Mampu mengurangi jam kerja hingga 50% dan limbah konstruksi hingga 70%.

  • AMURAD (Kajima Corp)

Inovasi ini memungkinkan konstruksi dimulai dari atas ke bawah, menghemat 22% tenaga kerja dan 20% waktu konstruksi.

 

 

Tantangan di Lapangan: Apa yang Masih Jadi Hambatan?

 

Meski digitalisasi menjanjikan efisiensi dan keselamatan, penerapannya tidak mulus. Hambatan utama yang diidentifikasi dalam artikel antara lain:

 

  • Infrastruktur Internet Lemah

Khususnya di Indonesia, keterbatasan jaringan menghambat konektivitas IoT dan cloud.

  • Kurangnya SDM Terampil

Implementasi sistem digital membutuhkan pelatihan intensif, yang belum banyak dilakukan oleh pelaku konstruksi.

  • Investasi Mahal

Lisensi perangkat lunak BIM, perangkat keras drone/robot, hingga VR/AR memerlukan dana besar.

  • Gap Teknologi dan Budaya Kerja Konvensional

Banyak pekerja konstruksi belum siap menghadapi perubahan mendasar dalam metode kerja.

 

 

Opini dan Analisis Tambahan

 

Digitalisasi proyek konstruksi tidak bisa sekadar menjadi tren, tetapi harus dijadikan strategi nasional. Beberapa poin refleksi:

  • Komparasi Internasional:

Jepang dan Eropa memimpin transformasi digital lewat kolaborasi industri-akademisi, berbeda dengan Indonesia yang masih didominasi adopsi pasif.

  • Integrasi Sistem Harus Diutamakan:

Terlalu banyak sistem tanpa integrasi justru menciptakan silo informasi dan konflik manajemen.

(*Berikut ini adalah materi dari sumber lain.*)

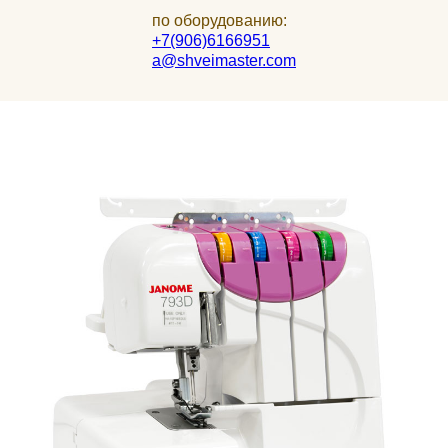
по оборудованию:
+7(906)6166951
a@shveimaster.com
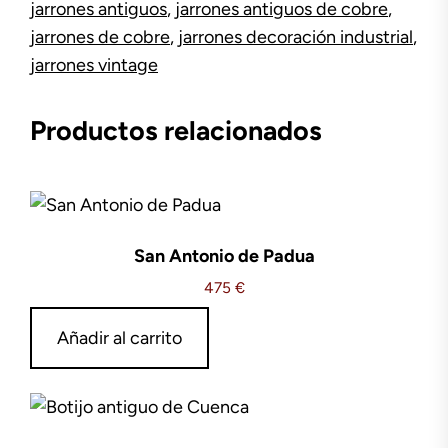
jarrones antiguos
,
jarrones antiguos de cobre
,
jarrones de cobre
,
jarrones decoración industrial
,
jarrones vintage
Productos relacionados
San Antonio de Padua
475
€
Añadir al carrito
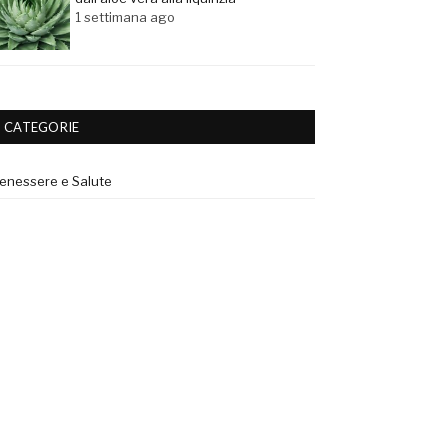
1 settimana ago
CATEGORIE
enessere e Salute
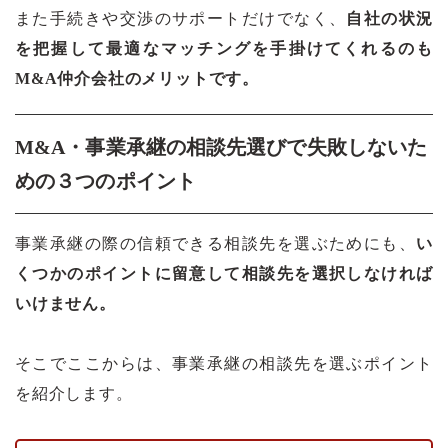
また手続きや交渉のサポートだけでなく、
自社の状況
を把握して最適なマッチングを手掛けてくれるのも
M&A仲介会社のメリットです。
M&A・事業承継の相談先選びで失敗しないた
めの３つのポイント
事業承継の際の信頼できる相談先を選ぶためにも、
い
くつかのポイントに留意して相談先を選択しなければ
いけません。
そこでここからは、事業承継の相談先を選ぶポイント
を紹介します。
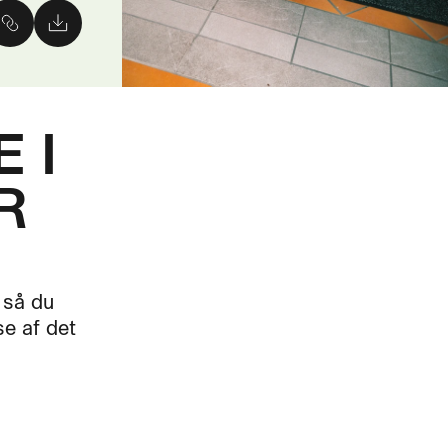
 I
R
 så du
e af det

  • Solusi Inklusif Dibutuhkan:

Perlu sistem digital yang ramah bagi UMKM kontraktor dan tidak bergantung penuh pada vendor luar negeri.

 

 

Kesimpulan

 

Artikel ini memberikan gambaran menyeluruh tentang bagaimana digitalisasi mengubah lanskap konstruksi gedung tinggi. Dari BIM hingga robotisasi, teknologi memainkan peran vital dalam meningkatkan:

  • Efisiensi proyek
  • Kolaborasi lintas pemangku kepentingan
  • Keamanan kerja
  • Keberlanjutan lingkungan

Namun, kesuksesan digitalisasi tak hanya bergantung pada teknologi, tapi juga kesiapan manusia, dukungan regulasi, dan investasi jangka panjang. Indonesia perlu lebih berani dalam memodernisasi industri konstruksi jika ingin bersaing secara global.

 

 

Sumber Artikel

 

Silitonga, D. M., Hendrawan, S. Y., & Oei, F. J. (2024). Digitalisasi Metode Konstruksi pada Proyek High-Rise Building. JMTS: Jurnal Mitra Teknik Sipil, 7(3), 795–806.